# Some Beer



## RAMROD (Mar 23, 2005)

A few pictures of my German Bock


----------



## RAMROD (Mar 23, 2005)




----------



## Maui Joe (Mar 23, 2005)

Very nice looking beer Ramrod. Dark beer is my favorite. I never made beer. My Dad use to when I was around 10 years old. How hard is it to make?


----------



## masta (Mar 23, 2005)

Compared to making some of the fruit wines you make....simple and quicker!


----------



## Maui Joe (Mar 23, 2005)

I looked at _all those ingredients, etc._ sounds like alot of stuff, or can you just get a kit like wine and go for it?


----------



## masta (Mar 23, 2005)

You can buy kits all packaged with the correct and measured ingredients. Only equipment you need that you don't already have is a brew pot. *Edited by: masta *


----------



## Maui Joe (Mar 23, 2005)

hmmm...what about a capper?...or "screw caps?"


----------



## masta (Mar 23, 2005)

Yes you need a capper...stop by I have two extra I don't use!!!!


----------



## Maui Joe (Mar 23, 2005)

Yeah, wait up for me, I'll be right over!


----------



## Hippie (Mar 23, 2005)

That's good looking beer! Just happens to be my favorite type.
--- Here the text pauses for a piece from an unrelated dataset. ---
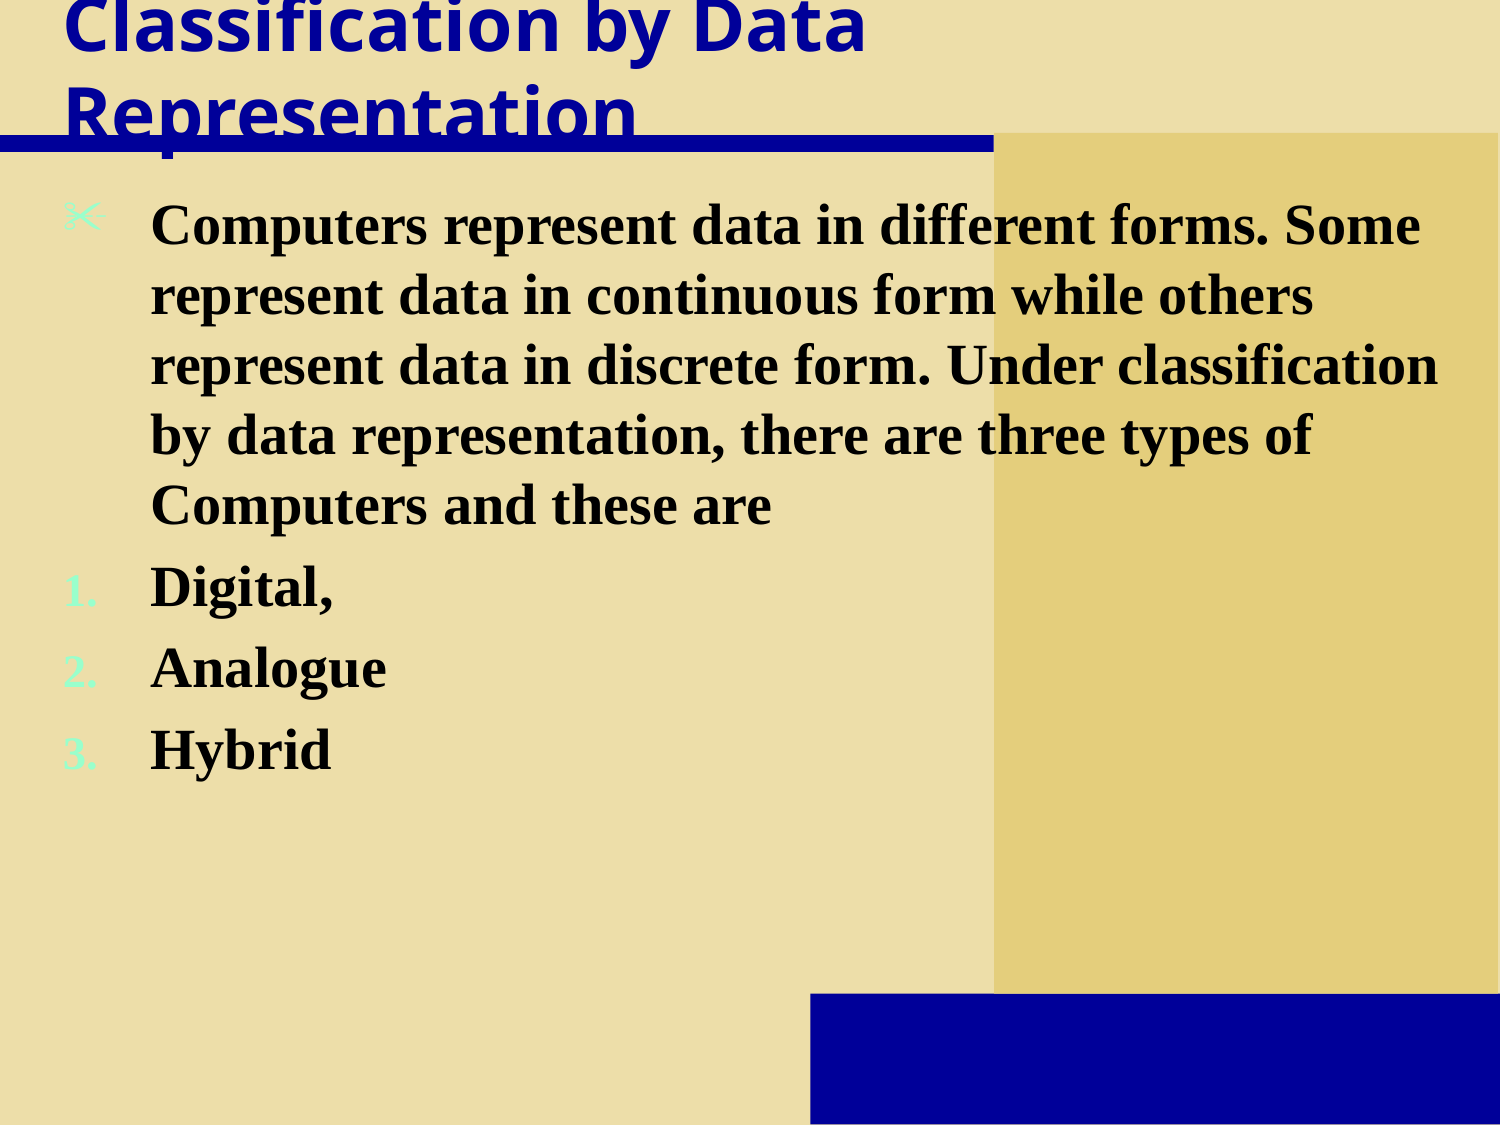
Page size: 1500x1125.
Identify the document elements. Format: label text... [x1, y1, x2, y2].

How does it taste?


----------



## RAMROD (Mar 23, 2005)

Joe everyone I have talked to said dont use the instuctions that come with the beer kits they come out real sweet more like wine. I dont have a scanner but if you want I can type out the general instructions that I used. CW I bottled 2/24/05 @ 0200 am tryed a bottle today after cooling overnight and it tastes great, has a full bodyed malt taste with a hint of floral from the hops with no after taste. Going to let it set for another 2 weeks before riping into it.


----------



## Maui Joe (Mar 23, 2005)

How soon can consume after you're done?


----------



## Maui Joe (Mar 23, 2005)

Heh Thanks! Maybe post it at the "Recipes"...very much appreciated. I have been thinking about trying to make some brew. Summer is coming close, and now and then working outside, I could almost taste a good one.


----------